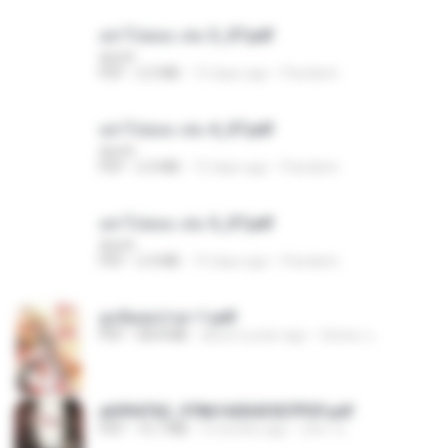
อย่าไปยอม เล่ม 3_ST.pdf
decht
PDF
2.5 MB
15 days ago
Pandarin
อย่าไปยอม เล่ม 4_ST.pdf
decht
PDF
2.4 MB
15 days ago
Pandarin
อย่าไปยอม เล่ม 5_ST.pdf
decht
PDF
2.4 MB
15 days ago
Pandarin
ฮูหยิuสุดป่วuฯ 1.pdf
PDF
68.8 MB
about a year ago
ณิชพน แ.
a6994762_9786160043507PDF.pdf
PDF
15.7 MB
3 months ago
อริยา ด.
====
Assignment:
Every line with "าไปยอม" in it should be copied from the entries above.

Completed task:
อย่าไปยอม เล่ม 3_ST.pdf
อย่าไปยอม เล่ม 4_ST.pdf
อย่าไปยอม เล่ม 5_ST.pdf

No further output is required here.